» **SELEÇÃO**:
━━━

A recuperação do setor também levou empresas de outras áreas a investirem na produção de equipamentos ferroviários. Uma delas é a Randon, de Caxias do Sul, fabricante de veículos e implementos rodoviários, que começou a produzir vagões há dois anos e já entregou 500 unidades para a ALL. De acordo com o diretor-executivo da divisão Implementos, Norberto José Fabris, a decisão de entrar no segmento ferroviário foi baseada na estratégia da empresa. “A definição do nosso negócio é oferecer soluções para o transporte. Além disso, olhando para o contexto pós-privatização das ferrovias, acreditamos que haveria uma mudança na matriz de transporte brasileira, hoje 64% rodoviária e 18% ferroviária. Apostamos no crescimento das ferrovias”, revela Fabris.
Os vagões Hoppler, fabricados pela Randon, específicos para o transporte de cereais, têm capacidade para 100m3 e 80 toneladas de carga. A empresa também desenvolveu um protótipo de vagão-tanque para combustíveis e óleos vegetais, com capacidade de 67m3 ou 100 mil litros, que está em fase de avaliação. Fabris acredita que o mercado se manterá estabilizado na produção de 5 a 6 mil vagões por ano. “Nosso objetivo é fabricar mil vagões em 2006 e, nos anos seguintes, aumentar a produção em pelo menos 15%”, conta Fabris.

━━━

» **DADOS EXTRAÍDOS**:
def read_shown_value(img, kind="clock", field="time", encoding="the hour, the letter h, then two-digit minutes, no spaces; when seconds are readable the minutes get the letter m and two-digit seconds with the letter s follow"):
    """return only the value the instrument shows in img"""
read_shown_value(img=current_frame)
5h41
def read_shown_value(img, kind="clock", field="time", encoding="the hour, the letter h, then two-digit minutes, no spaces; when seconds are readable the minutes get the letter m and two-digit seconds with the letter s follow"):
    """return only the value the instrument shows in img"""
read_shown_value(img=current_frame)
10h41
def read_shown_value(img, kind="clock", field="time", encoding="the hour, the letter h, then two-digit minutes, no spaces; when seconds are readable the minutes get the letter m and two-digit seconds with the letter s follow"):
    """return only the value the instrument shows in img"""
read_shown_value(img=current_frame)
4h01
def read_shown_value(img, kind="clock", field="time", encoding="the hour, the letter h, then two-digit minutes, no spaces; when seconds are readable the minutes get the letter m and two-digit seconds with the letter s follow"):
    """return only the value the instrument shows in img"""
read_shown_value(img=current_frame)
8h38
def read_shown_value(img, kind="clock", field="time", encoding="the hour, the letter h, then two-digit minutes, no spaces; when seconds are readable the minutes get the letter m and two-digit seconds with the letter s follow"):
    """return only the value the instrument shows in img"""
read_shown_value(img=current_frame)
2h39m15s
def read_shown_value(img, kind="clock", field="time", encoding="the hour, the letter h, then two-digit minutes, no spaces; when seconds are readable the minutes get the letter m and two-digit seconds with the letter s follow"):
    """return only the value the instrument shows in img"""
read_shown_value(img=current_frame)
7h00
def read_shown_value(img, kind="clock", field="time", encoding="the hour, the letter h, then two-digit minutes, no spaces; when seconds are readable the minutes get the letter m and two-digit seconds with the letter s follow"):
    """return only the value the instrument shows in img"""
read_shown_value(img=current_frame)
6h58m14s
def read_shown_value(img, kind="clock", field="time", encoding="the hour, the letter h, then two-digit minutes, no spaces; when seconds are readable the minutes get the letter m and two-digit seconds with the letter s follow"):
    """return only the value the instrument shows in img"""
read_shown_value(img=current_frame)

━━━

» **TAREFAS**:
1. Liste todas as porcentagens que aparecem na seleção e indique a que cada uma se refere.
2. Resuma a seleção em duas frases.

» **RESPOSTAS POR TAREFA**:
1.
- 64%: participação do modo rodoviário na matriz de transporte brasileira
- 18%: participação do modo ferroviário na matriz de transporte brasileira
- 15%: aumento mínimo da produção de vagões que a Randon pretende alcançar nos anos seguintes a 2006

2. A Randon, fabricante de veículos e implementos rodoviários de Caxias do Sul, começou a produzir vagões há dois anos, já entregou 500 unidades para a ALL e justificou a entrada no setor com sua aposta no crescimento das ferrovias após a privatização. A empresa fabrica vagões para cereais, avalia um protótipo de vagão-tanque e pretende produzir mil vagões em 2006 e ampliar a produção em pelo menos 15% nos anos seguintes.